Dooms is a census-designated place (CDP) in Augusta County, Virginia, United States. As of the 2020 census, Dooms had a population of 1,279. It is part of the Staunton-Waynesboro Micropolitan Statistical Area.
==Geography==
Dooms is located at (38.102255, −78.853735).

According to the United States Census Bureau, the CDP has a total area of 4.0 mi2, all land.

==Demographics==
|2020= 1279

As of the census of 2000, there were 1,282 people, 522 households, and 386 families residing in the CDP. The population density was 323.0 /mi2. There were 553 housing units at an average density of 139.3 /mi2. The racial makeup of the CDP was 97.43% White, 1.33% African American, 0.08% Asian, and 1.17% from two or more races. Hispanic or Latino of any race were 0.62% of the population.

### What is needed:
The Dooms excerpt gives one figure for the CDP's total area. Explain why that figure is also the CDP's land area.

### Data records:
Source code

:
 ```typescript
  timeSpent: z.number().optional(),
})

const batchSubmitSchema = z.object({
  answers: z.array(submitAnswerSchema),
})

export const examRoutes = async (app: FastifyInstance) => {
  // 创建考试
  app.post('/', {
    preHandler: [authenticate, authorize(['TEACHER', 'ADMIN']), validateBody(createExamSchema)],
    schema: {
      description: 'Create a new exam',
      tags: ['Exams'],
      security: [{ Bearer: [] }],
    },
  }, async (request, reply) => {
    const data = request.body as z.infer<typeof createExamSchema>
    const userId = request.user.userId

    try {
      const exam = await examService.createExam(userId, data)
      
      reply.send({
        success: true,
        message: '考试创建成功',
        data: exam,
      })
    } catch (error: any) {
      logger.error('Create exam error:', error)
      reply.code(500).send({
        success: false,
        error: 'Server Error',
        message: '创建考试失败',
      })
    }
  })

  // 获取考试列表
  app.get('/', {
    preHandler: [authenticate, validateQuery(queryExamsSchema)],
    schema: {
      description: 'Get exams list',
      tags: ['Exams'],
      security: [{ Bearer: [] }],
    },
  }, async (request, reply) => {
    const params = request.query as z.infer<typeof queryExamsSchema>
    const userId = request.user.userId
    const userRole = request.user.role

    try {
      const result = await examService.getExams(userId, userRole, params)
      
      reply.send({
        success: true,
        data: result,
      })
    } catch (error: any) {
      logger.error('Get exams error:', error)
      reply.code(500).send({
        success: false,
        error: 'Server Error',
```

### Solved problem:
According to the United States Census Bureau, the CDP's total area is 4.0 mi2 and all of it is land. With no water area to subtract, the land area is the full 4.0 mi2.